── Brano fornito

Parallelamente all’aumento della presenza straniera in Italia, negli ultimi quindici anni è costantemente cresciuto il numero di occupati stranieri, passati da 965 mila del 2004 a 2,5 milioni del 2018. Naturalmente è aumentata anche l’incidenza sul totale degli occupati, passata da 4,3% a 10,6%. La crescita più intensa si è verificata fino al 2014, quando si è superata la quota del 10%, per poi stabilizzarsi negli ultimi anni per via di diversi fattori: il calo degli ingressi di stranieri per lavoro, le acquisizioni di cittadinanza italiana, la ripresa dell’occupazione autoctona.

Ad una prima occhiata, l’incrocio delle curve degli occupati italiani e stranieri potrebbe far pensare ad una correlazione negativa, con il calo degli italiani conseguenza dell’aumento degli stranieri durante la crisi.

────

■ **Quesito scritto 1**:
Ricopia alla lettera tutte le voci riportate qui sotto, dalla prima all'ultima, omettendo le immagini.

── Voci fornite

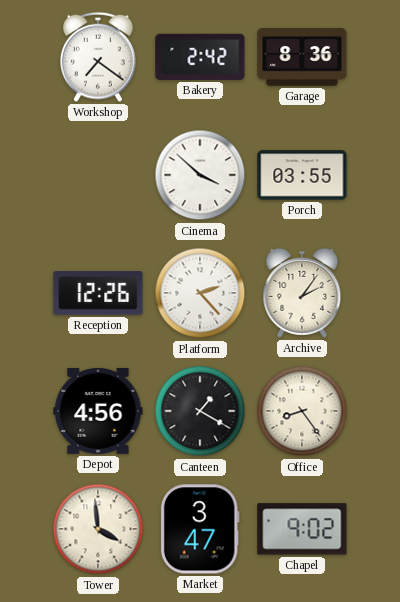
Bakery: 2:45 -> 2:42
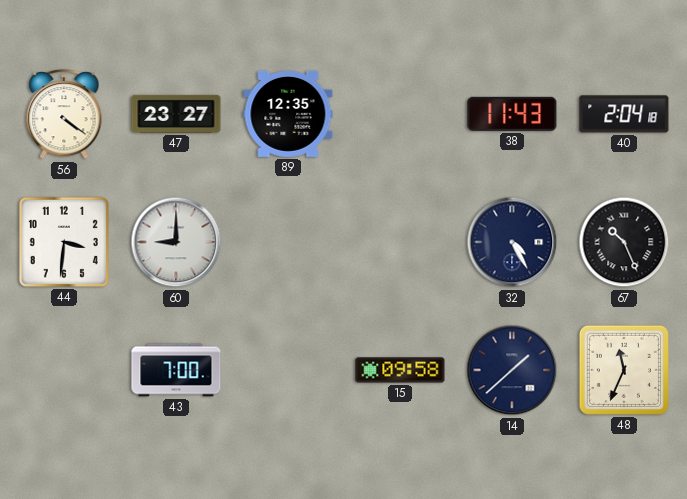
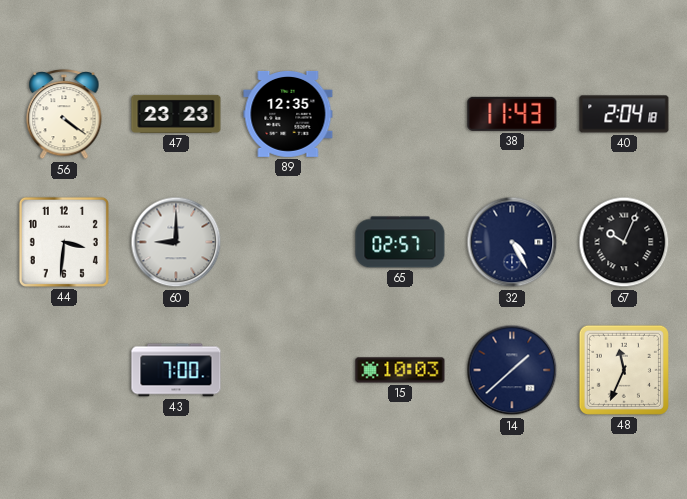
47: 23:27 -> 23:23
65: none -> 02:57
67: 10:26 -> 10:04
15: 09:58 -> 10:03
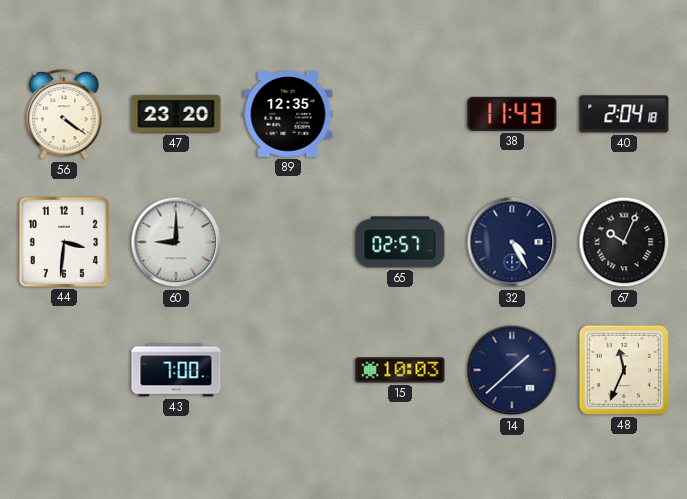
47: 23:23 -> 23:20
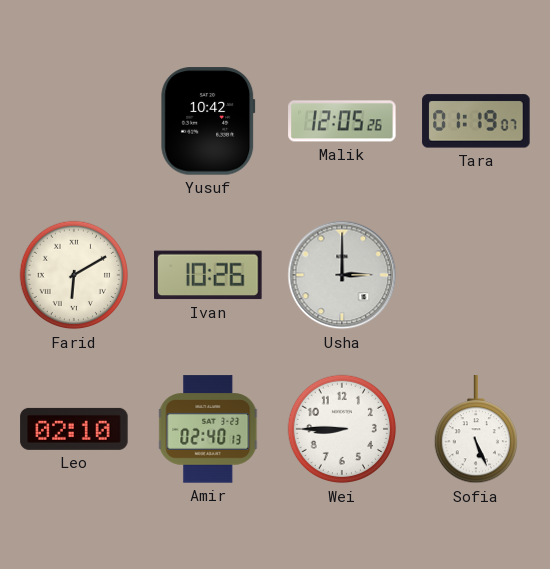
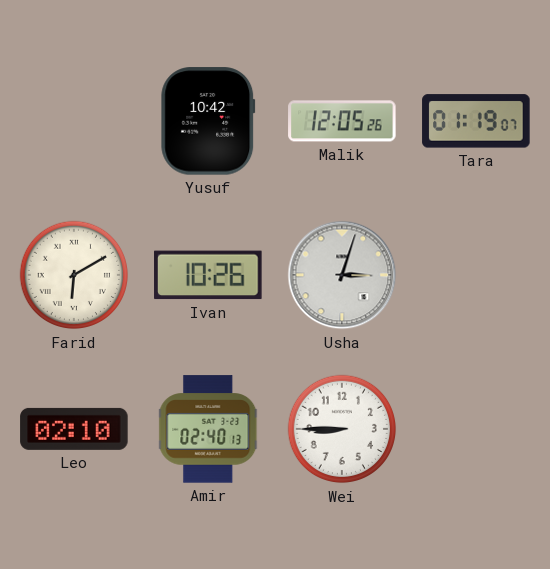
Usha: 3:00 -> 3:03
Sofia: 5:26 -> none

────

■ **Quesito scritto 2**:
Rispondi alle domande seguenti in base al brano sugli occupati stranieri.
(a) Quanti erano gli occupati stranieri in Italia nel 2004?
(b) In quale anno l'incidenza degli occupati stranieri ha superato la quota del 10%?
(c) A quale tipo di correlazione potrebbe far pensare, a una prima occhiata, l'incrocio delle curve degli occupati italiani e stranieri?

■ **Soluzione 1**:
Bakery: 2:45 -> 2:42
47: 23:27 -> 23:23
65: none -> 02:57
67: 10:26 -> 10:04
15: 09:58 -> 10:03
47: 23:23 -> 23:20
Usha: 3:00 -> 3:03
Sofia: 5:26 -> none

■ **Soluzione 2**:
(a) 965 mila.
(b) Nel 2014.
(c) A una correlazione negativa, con il calo degli italiani come conseguenza dell'aumento degli stranieri durante la crisi.